O surf  é um esporte totalmente diferente dos outros. A curtição transcende o simples ato de deslizar sobre as ondas. O fascínio e respeito pelo mar fazem parte da experiência “surf” como um todo. Observando o cenário, além dos que fisicamente praticam o esporte, outros, só de acompanhar, se identificam ao ficar na praia, observando.

 

Quando eu pegava as ondas e passava a maior parte do dia no outside, muitas ondas que quebravam e muitas surfadas pelos outros eu nem via. Hoje, quando estou na praia, viajo em todas as ondas que quebram na minha frente.

 

Analisar é uma outra forma de  participar e minha antiga tarefa de competir e passar as baterias foi trocada pela locução e comentários que faço atualmente. As coisas mudam, mas o show nunca termina. No último swell de ciclone (palavra altamente “fashion”) que rolou em Maresias, aconteceu paulista amador. O swell de sul deixou as ondas de Maresias gigantes, com uns três metros para mais, ainda com vento sul/sudoeste maral, batendo um pouquinho de lado no domingo, para dificultar ainda mais o trabalho dos competidores no dia das finais.

 

Todo mundo sabe que neste mundialmente famoso beach-break não tem canal para varar. Naquela situação do mar enorme e as baterias acontecendo, quem esteve na praia, digo por experiência própria, sentiu uma adrenalina só de estar perto daqueles quebra-côcos poderosos.

 

Eu sentado na minha “cadeira anfíbia”, embaixo de uma barraca na praia, participando da locução, fui lavado duas vezes quando a maré encheu. A água me pegou em cheio, molhou as pernas, calça, meias e almofadinha que fico pisando, além de zoar o fio da extensão do microfone. Isso por duas vezes. Acabaram com  as minhas roupas secas.

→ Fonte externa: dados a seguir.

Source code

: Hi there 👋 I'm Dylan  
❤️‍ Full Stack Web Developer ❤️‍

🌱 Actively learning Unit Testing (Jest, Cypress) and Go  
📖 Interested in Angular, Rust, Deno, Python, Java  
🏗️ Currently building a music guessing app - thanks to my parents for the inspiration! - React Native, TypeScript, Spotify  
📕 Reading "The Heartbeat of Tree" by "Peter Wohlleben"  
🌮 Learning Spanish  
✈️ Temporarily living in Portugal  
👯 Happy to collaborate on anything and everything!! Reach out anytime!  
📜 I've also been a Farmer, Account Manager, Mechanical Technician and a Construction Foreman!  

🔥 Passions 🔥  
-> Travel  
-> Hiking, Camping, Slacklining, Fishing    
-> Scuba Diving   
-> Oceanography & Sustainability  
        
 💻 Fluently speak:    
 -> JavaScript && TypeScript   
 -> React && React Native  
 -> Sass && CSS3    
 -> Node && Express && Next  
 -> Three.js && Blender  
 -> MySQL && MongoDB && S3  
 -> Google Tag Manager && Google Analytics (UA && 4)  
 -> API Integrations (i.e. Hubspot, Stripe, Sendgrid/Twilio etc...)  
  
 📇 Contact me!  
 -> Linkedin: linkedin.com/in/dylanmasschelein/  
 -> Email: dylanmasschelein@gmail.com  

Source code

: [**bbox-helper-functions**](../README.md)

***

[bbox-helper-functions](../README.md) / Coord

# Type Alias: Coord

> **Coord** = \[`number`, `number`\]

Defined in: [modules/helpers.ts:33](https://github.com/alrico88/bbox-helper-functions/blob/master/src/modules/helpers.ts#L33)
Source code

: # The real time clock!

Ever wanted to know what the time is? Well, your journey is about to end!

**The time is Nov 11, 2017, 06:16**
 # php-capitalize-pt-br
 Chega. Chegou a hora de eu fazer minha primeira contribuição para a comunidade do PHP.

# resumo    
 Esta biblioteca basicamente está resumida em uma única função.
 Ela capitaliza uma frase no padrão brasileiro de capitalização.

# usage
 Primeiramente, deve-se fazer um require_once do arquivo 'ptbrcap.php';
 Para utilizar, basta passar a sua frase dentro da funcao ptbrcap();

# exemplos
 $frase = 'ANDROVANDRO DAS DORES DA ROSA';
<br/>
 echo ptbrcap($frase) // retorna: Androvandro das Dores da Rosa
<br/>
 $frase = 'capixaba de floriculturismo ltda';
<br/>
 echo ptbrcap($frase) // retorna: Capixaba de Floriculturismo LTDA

Fiquei “survival”.

 

O frio do hemisfério sul de inverno estava congelando os ossos de quem se molhou, no caso foram os meus ossos que viraram picolé, até o campeonato terminar, às 15 horas. A violência das ondas ficou registrada na memória de alguns que estavam presentes, como em alguns raros campeonatos que já aconteceram antes e que coincidiram com o dia exato do pico do algum swell ciclônico.

 

Mando meus parabéns aos competidores que desafiaram aquelas morras, em especial Amaro Matos, que pegou as maiores, Adriano “Alemão” Melo, Almir Salazar, Ricardo Toledo e Jahia Bettero, que conseguiram extrair “leite das pedras” e vencer um campeonato em suas categorias naquelas condições difíceis.

 

A fúria do inverno, nessa atual moda “ciclônica”, está chegando. Sempre no mês de maio bombam vários swells e frentes frias intensas para depois acalmar. Neste ano parece que será diferente. Arrisco dizer que o inverno vai ser rigoroso e estes ciclones que viraram a última palavra da moda vão continuar desfilando pelas costas sul/sudeste brasileira.

 

Obs: Eu penso hoje que o Roberto Valério foi um gênio, porque enxergou e criou a marca Ciclone nos anos 80 e hoje este nome veio a explodir. Deixo aqui minhas boas vibrações para o velho amigo. Aloha!